Inherited processing (aka fallback processing)
Processing based on the class attribute continues to work without modification.
Conref
In coarse validation, the process inspects the dependencies attribute (similar to previous use of the domains attribute) to determine whether the modules for the content source are a subset of the modules of the content destination and thus the content fragment elements are guaranteed to be valid. In fine-grained validation, the process inspects the class attributes of the elements in the content fragment to confirm that the lowest module in each class attribute is included in the dependencies for the content destination.
Generalization
The operation of actually renaming elements requires only the class attribute. Thus, module dependencies have no effect on the renaming operation itself.

To determine whether the element is valid for the target document type, the generalization operation scans the class attribute from most to least specialized element until it finds a module that is supported by the target document type. The generalizer uses the element as the element name.

To find out which modules are valid in the target document type, the generalizer might look at the dependencies attribute for an existing instance of the target document type, look at an XML representation (such as XML Schema or Neko DTDx) of the validation grammar, or take a list of module names as input.

As noted above, any document type that forces generalization of an element also forces generalization of the container element (if necessary), so the generalized element is guaranteed to be valid in the position. That is, because this proposal doesn't change the rules of specialized substitution, generalization remains reliable.

Costs

This change is backward compatible for instances and processing:

DTD impact: Apply the design pattern for domains to topics.

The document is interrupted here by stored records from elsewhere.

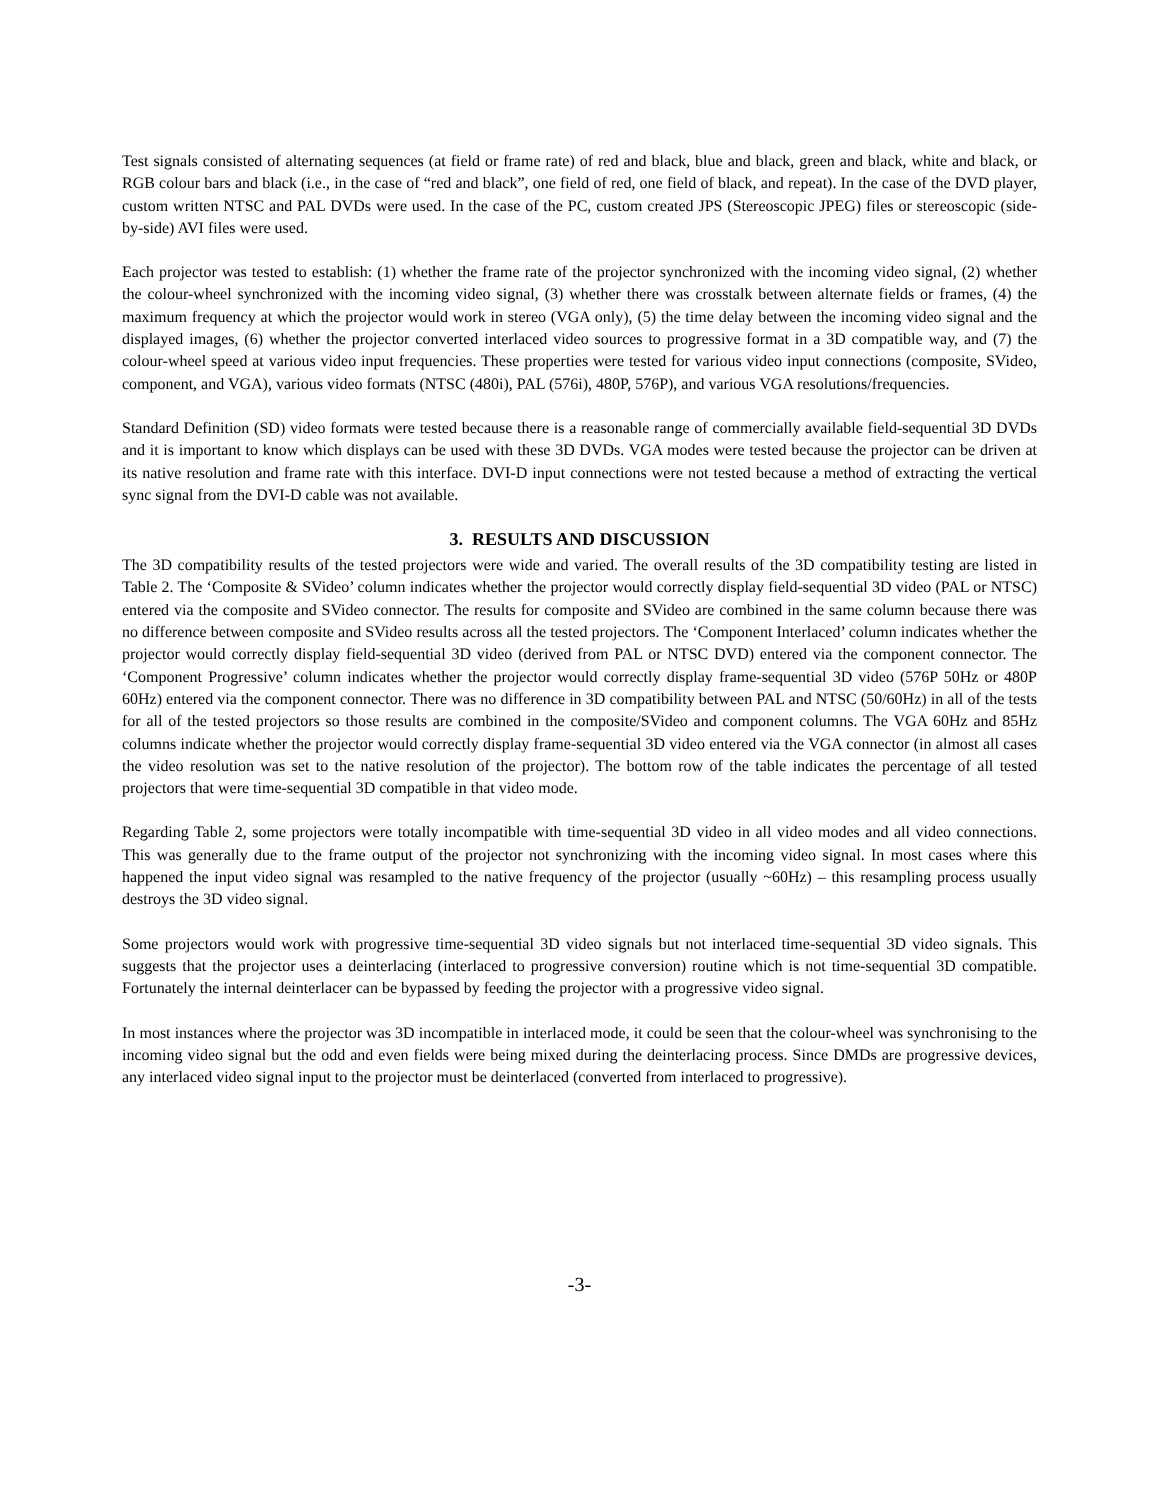Test signals consisted of alternating sequences (at field or frame rate) of red and black, blue and black, green and black, white and black, or RGB colour bars and black (i.e., in the case of “red and black”, one field of red, one field of black, and repeat). In the case of the DVD player, custom written NTSC and PAL DVDs were used. In the case of the PC, custom created JPS (Stereoscopic JPEG) files or stereoscopic (side-by-side) AVI files were used.
Each projector was tested to establish: (1) whether the frame rate of the projector synchronized with the incoming video signal, (2) whether the colour-wheel synchronized with the incoming video signal, (3) whether there was crosstalk between alternate fields or frames, (4) the maximum frequency at which the projector would work in stereo (VGA only), (5) the time delay between the incoming video signal and the displayed images, (6) whether the projector converted interlaced video sources to progressive format in a 3D compatible way, and (7) the colour-wheel speed at various video input frequencies. These properties were tested for various video input connections (composite, SVideo, component, and VGA), various video formats (NTSC (480i), PAL (576i), 480P, 576P), and various VGA resolutions/frequencies.
Standard Definition (SD) video formats were tested because there is a reasonable range of commercially available field-sequential 3D DVDs and it is important to know which displays can be used with these 3D DVDs. VGA modes were tested because the projector can be driven at its native resolution and frame rate with this interface. DVI-D input connections were not tested because a method of extracting the vertical sync signal from the DVI-D cable was not available.
3. RESULTS AND DISCUSSION
The 3D compatibility results of the tested projectors were wide and varied. The overall results of the 3D compatibility testing are listed in Table 2. The ‘Composite & SVideo’ column indicates whether the projector would correctly display field-sequential 3D video (PAL or NTSC) entered via the composite and SVideo connector. The results for composite and SVideo are combined in the same column because there was no difference between composite and SVideo results across all the tested projectors. The ‘Component Interlaced’ column indicates whether the projector would correctly display field-sequential 3D video (derived from PAL or NTSC DVD) entered via the component connector. The ‘Component Progressive’ column indicates whether the projector would correctly display frame-sequential 3D video (576P 50Hz or 480P 60Hz) entered via the component connector. There was no difference in 3D compatibility between PAL and NTSC (50/60Hz) in all of the tests for all of the tested projectors so those results are combined in the composite/SVideo and component columns. The VGA 60Hz and 85Hz columns indicate whether the projector would correctly display frame-sequential 3D video entered via the VGA connector (in almost all cases the video resolution was set to the native resolution of the projector). The bottom row of the table indicates the percentage of all tested projectors that were time-sequential 3D compatible in that video mode.
Regarding Table 2, some projectors were totally incompatible with time-sequential 3D video in all video modes and all video connections. This was generally due to the frame output of the projector not synchronizing with the incoming video signal. In most cases where this happened the input video signal was resampled to the native frequency of the projector (usually ~60Hz) – this resampling process usually destroys the 3D video signal.
Some projectors would work with progressive time-sequential 3D video signals but not interlaced time-sequential 3D video signals. This suggests that the projector uses a deinterlacing (interlaced to progressive conversion) routine which is not time-sequential 3D compatible. Fortunately the internal deinterlacer can be bypassed by feeding the projector with a progressive video signal.
In most instances where the projector was 3D incompatible in interlaced mode, it could be seen that the colour-wheel was synchronising to the incoming video signal but the odd and even fields were being mixed during the deinterlacing process. Since DMDs are progressive devices, any interlaced video signal input to the projector must be deinterlaced (converted from interlaced to progressive).
-3-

Schema impact: Apply the design pattern for domains to topics.

Benefits

By making it possible to use a single element in all contexts that have the same kind of content, this proposal has the following benefits:

Also, eliminating the distinction between topic and domain modules simplifies DITA overall because there are only modules.

Time Required

Two days to refactor the existing DTDs. Note that this work overlaps with that needed to enable constraints (see issue 34).